Looking at the photographs on the wall of his house, the pride his wife felt at him being present that day was evident. There were pictures from army days, and many pictures of subsequent reunions. A French souvenir of one of the anniversaries was captioned, “debarquement.” It seemed an innocuous word to use of such a moment; a word now associated with cross channel ferries seemed inadequate to express the violence and the horror of the occasion. In one frame, there was a photograph of the trooper, now a pensioner, in a veterans’ beret – beside his image, his medals had been mounted on red velvet.
Elsewhere in the room, there were all the usual family photographs, domestic and serene compared with those that evoked thoughts of D-Day. Of course, the domestic pictures were those that catalogued the bulk of his life, yet a day when he was nineteen seemed to have been the defining moment.
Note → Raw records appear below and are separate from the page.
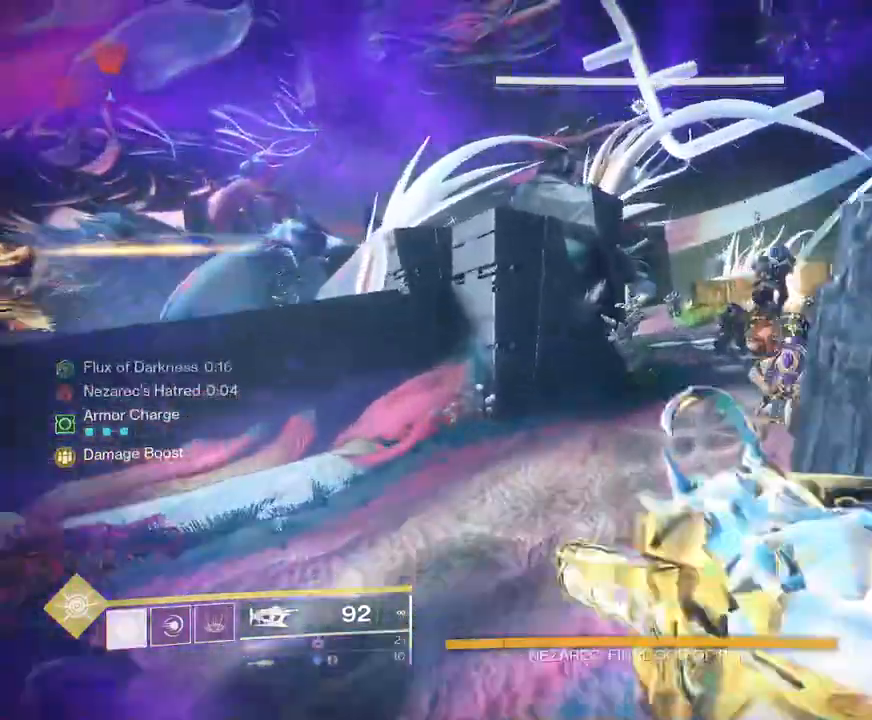
{"keys": ["w"], "mouse": [], "events": []}
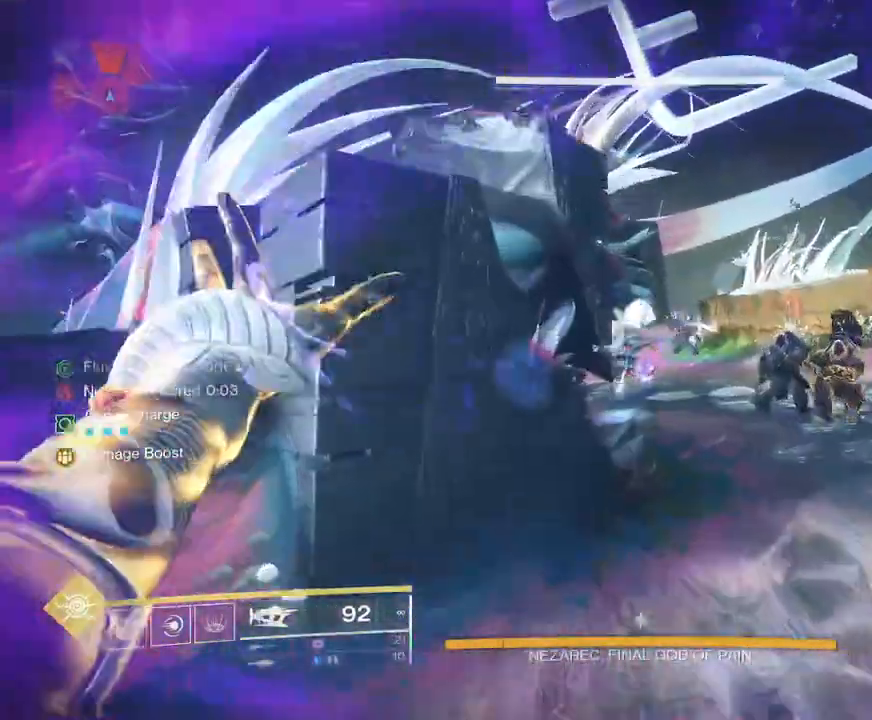
{"keys": ["d", "shift", "w"], "mouse": [], "events": [[183, "d", "down"], [367, "shift", "down"]]}
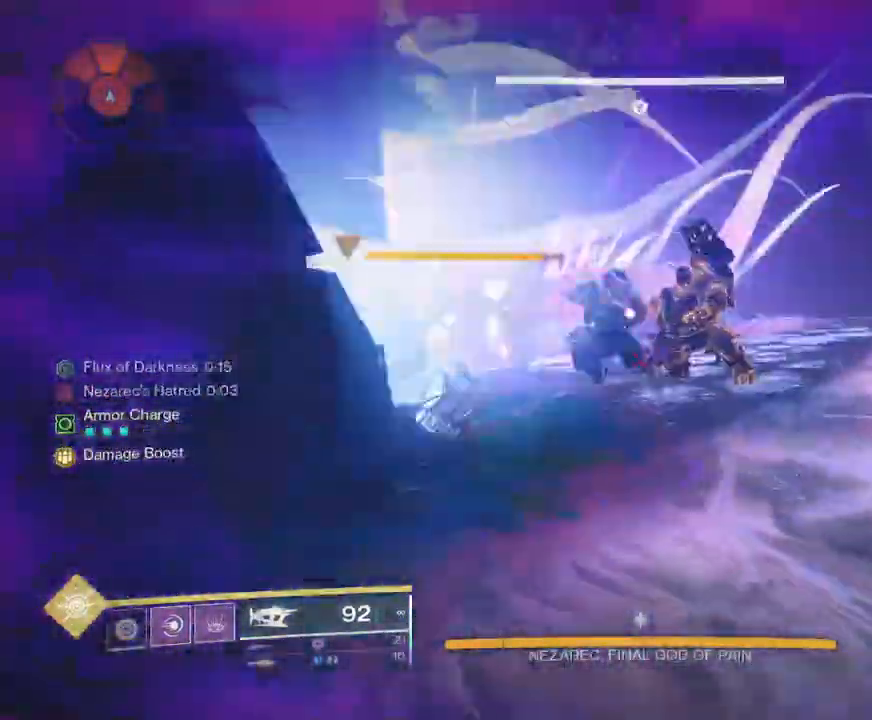
{"keys": ["d", "shift", "w"], "mouse": [], "events": [[267, "space", "down"], [333, "space", "up"], [400, "space", "down"], [483, "space", "up"]]}
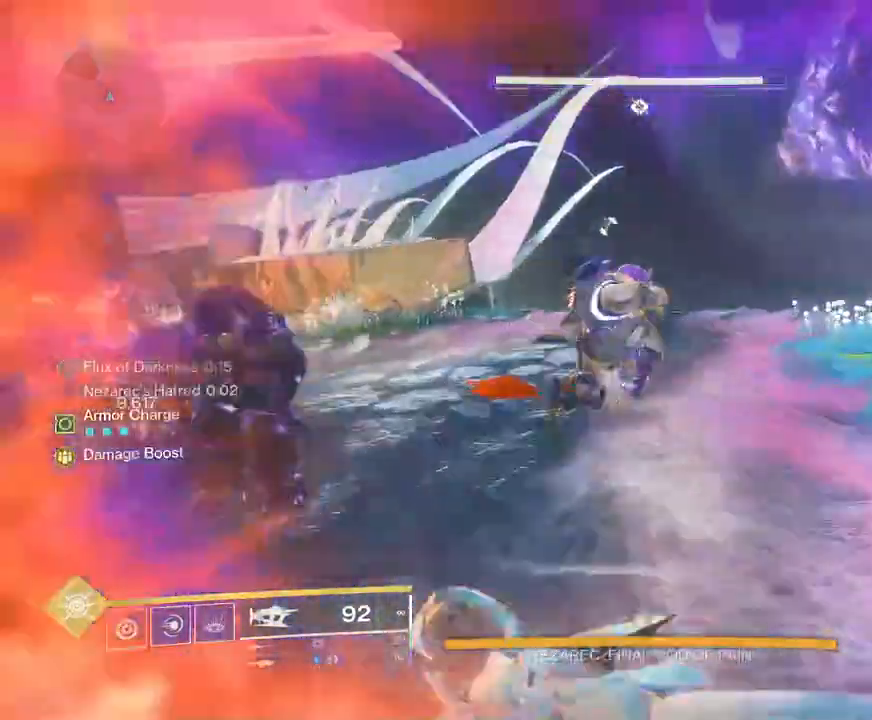
{"keys": ["shift", "w"], "mouse": [], "events": [[100, "space", "down"], [167, "space", "up"], [467, "d", "up"]]}
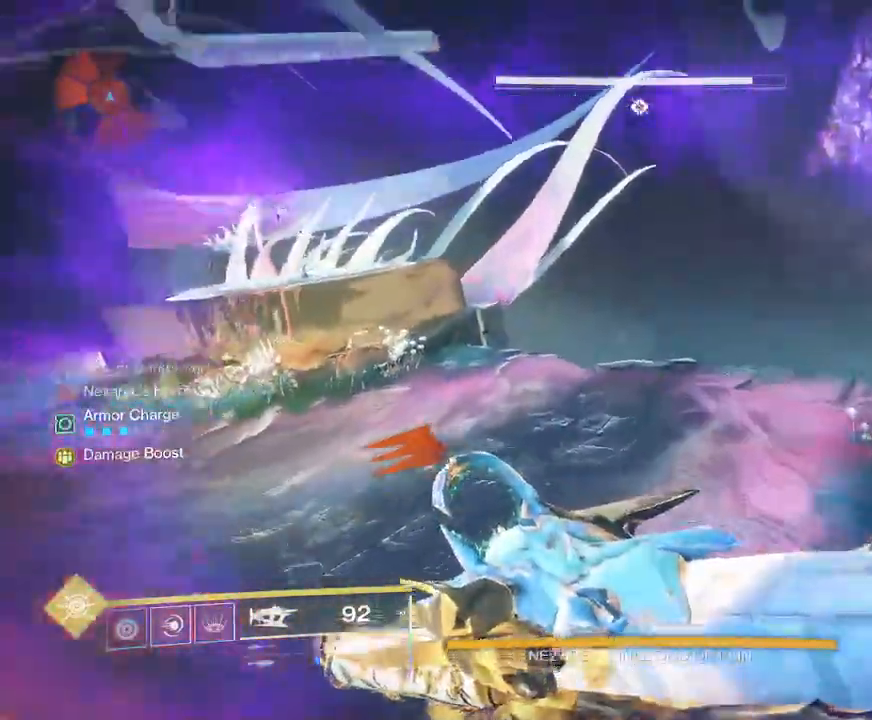
{"keys": ["shift", "w"], "mouse": [], "events": []}
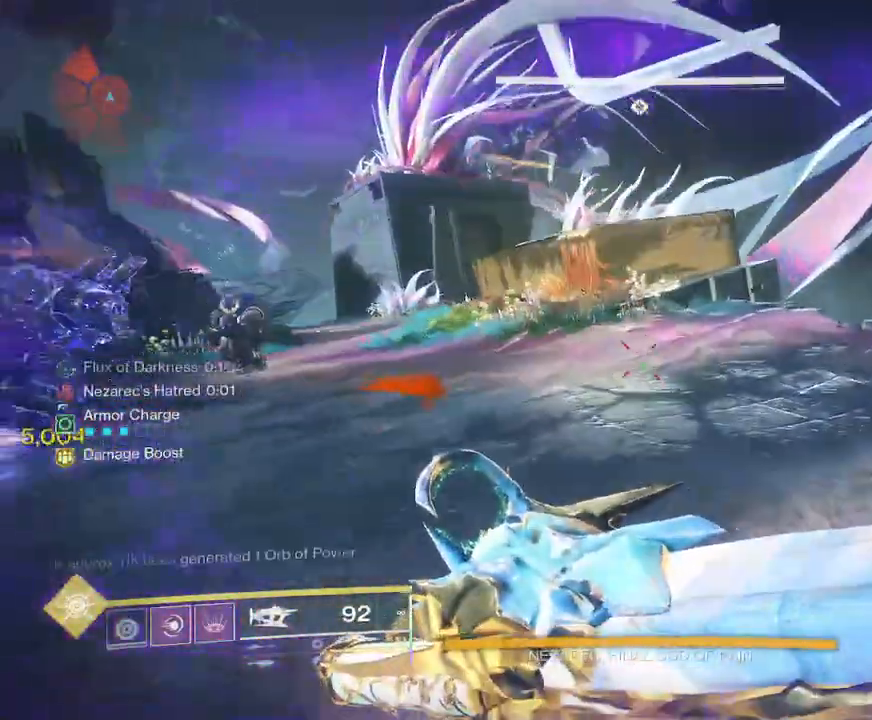
{"keys": ["shift", "space", "w"], "mouse": [], "events": [[467, "space", "down"]]}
After the war, he was demobbed, getting work with a local builder before becoming self-employed. How hard it must have been, how hard the adjustment from moments when mere survival was a joy to the humdrum existence of workaday life.
Perhaps there would have been a whole community of understanding on the years after the war, millions had served in the armed forces and those at home and seen devastating, air raids, but with the passing years, veterans died and the collective memory faded.
Were the nineteen year old alive to celebrate his ninety-third birthday, would he have found the world attentive to his tales? Would he have found his memory valued? Would stories of the horrors he endured have been granted a hearing? Staring out from the picture frames, would the nineteen year old have recognised the ninety-three year old?